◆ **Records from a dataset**

*** Begin section ***

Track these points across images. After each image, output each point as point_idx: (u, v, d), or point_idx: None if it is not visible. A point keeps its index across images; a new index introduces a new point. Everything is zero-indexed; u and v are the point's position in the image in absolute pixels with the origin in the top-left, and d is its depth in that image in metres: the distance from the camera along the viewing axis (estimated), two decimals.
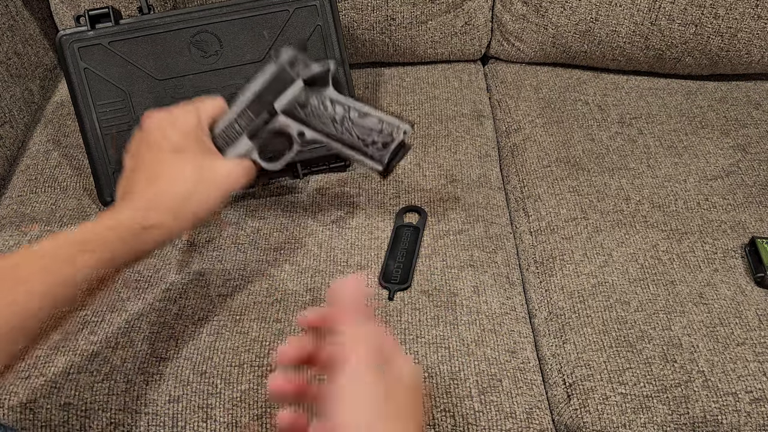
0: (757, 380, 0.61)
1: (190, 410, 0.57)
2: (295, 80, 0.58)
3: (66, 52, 0.71)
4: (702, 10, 0.88)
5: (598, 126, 0.89)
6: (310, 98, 0.57)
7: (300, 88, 0.57)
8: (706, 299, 0.67)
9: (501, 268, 0.71)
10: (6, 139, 0.83)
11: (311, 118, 0.58)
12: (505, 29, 0.97)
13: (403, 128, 0.58)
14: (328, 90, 0.58)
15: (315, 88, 0.58)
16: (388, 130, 0.58)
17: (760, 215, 0.76)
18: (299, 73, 0.58)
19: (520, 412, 0.60)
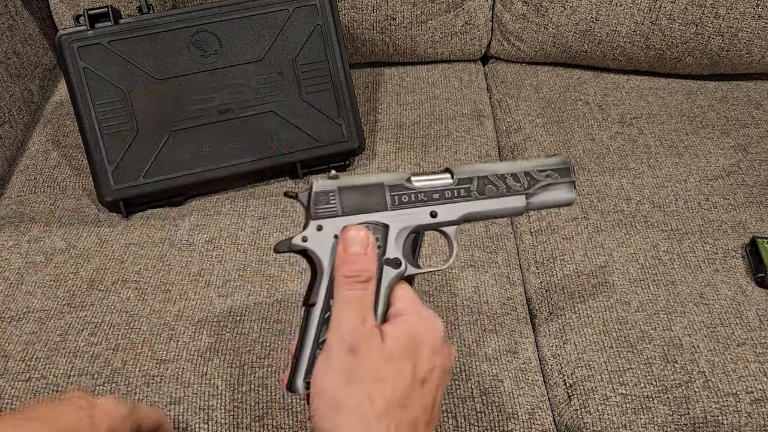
0: (758, 380, 0.61)
1: (191, 412, 0.57)
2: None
3: (65, 51, 0.71)
4: (703, 10, 0.88)
5: (598, 126, 0.89)
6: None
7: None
8: (706, 299, 0.67)
9: (502, 268, 0.71)
10: (5, 139, 0.83)
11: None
12: (505, 29, 0.97)
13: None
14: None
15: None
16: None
17: (761, 215, 0.76)
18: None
19: (522, 412, 0.60)
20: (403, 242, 0.45)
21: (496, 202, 0.46)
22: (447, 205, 0.46)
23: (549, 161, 0.48)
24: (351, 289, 0.39)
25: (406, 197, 0.45)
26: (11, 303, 0.65)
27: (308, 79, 0.76)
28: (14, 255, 0.70)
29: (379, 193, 0.44)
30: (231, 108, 0.75)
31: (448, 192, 0.46)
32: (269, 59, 0.75)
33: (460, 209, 0.46)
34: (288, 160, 0.76)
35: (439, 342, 0.39)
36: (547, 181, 0.47)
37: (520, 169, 0.47)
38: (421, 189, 0.45)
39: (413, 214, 0.45)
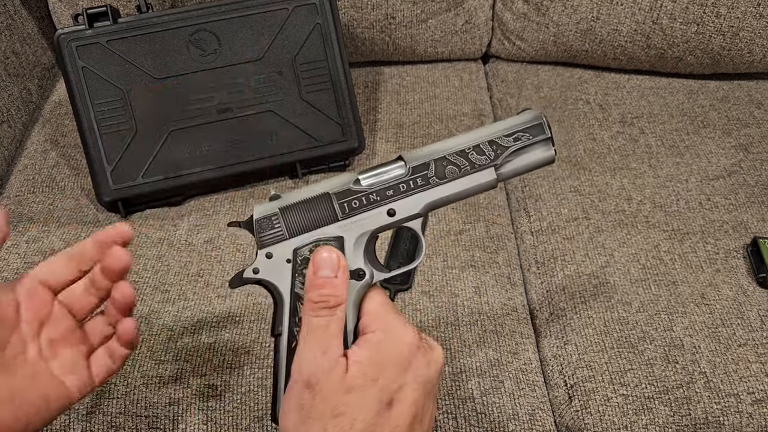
0: (759, 381, 0.61)
1: (190, 413, 0.57)
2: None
3: (64, 51, 0.70)
4: (704, 9, 0.87)
5: (599, 125, 0.89)
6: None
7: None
8: (707, 300, 0.67)
9: (502, 269, 0.71)
10: (4, 138, 0.82)
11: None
12: (506, 28, 0.97)
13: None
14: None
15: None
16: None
17: (762, 215, 0.76)
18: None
19: (523, 413, 0.59)
20: (363, 249, 0.41)
21: (460, 183, 0.41)
22: (404, 200, 0.41)
23: (517, 120, 0.42)
24: (317, 315, 0.37)
25: (357, 202, 0.40)
26: None
27: (308, 79, 0.76)
28: (13, 255, 0.70)
29: (327, 205, 0.40)
30: (230, 107, 0.74)
31: (403, 185, 0.41)
32: (268, 58, 0.75)
33: (420, 200, 0.41)
34: (287, 159, 0.76)
35: (408, 356, 0.37)
36: (517, 145, 0.41)
37: (484, 138, 0.41)
38: (371, 189, 0.41)
39: (368, 218, 0.41)
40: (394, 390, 0.36)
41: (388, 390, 0.36)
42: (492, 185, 0.41)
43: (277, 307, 0.40)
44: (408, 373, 0.37)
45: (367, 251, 0.41)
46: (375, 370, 0.36)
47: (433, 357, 0.38)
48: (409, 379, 0.37)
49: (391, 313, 0.38)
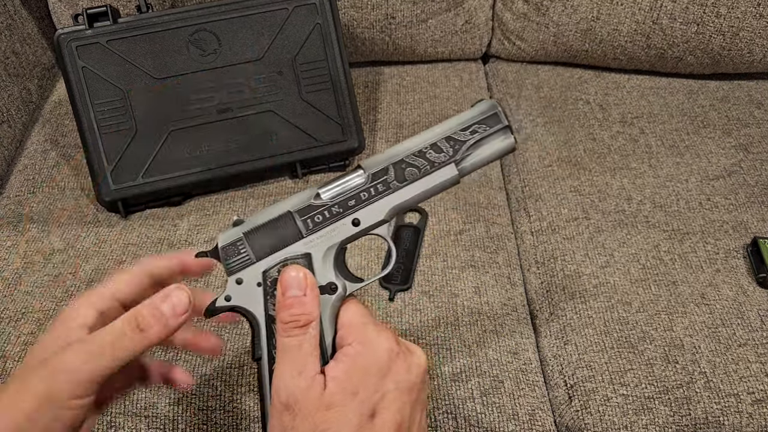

*** End section ***

Please repeat exactly the lines from the one containing "42: (492, 185, 0.41)" through the last line of the records, both included, and leave out the pictures.

42: (492, 185, 0.41)
43: (277, 307, 0.40)
44: (408, 373, 0.37)
45: (367, 251, 0.41)
46: (375, 370, 0.36)
47: (433, 357, 0.38)
48: (409, 379, 0.37)
49: (391, 313, 0.38)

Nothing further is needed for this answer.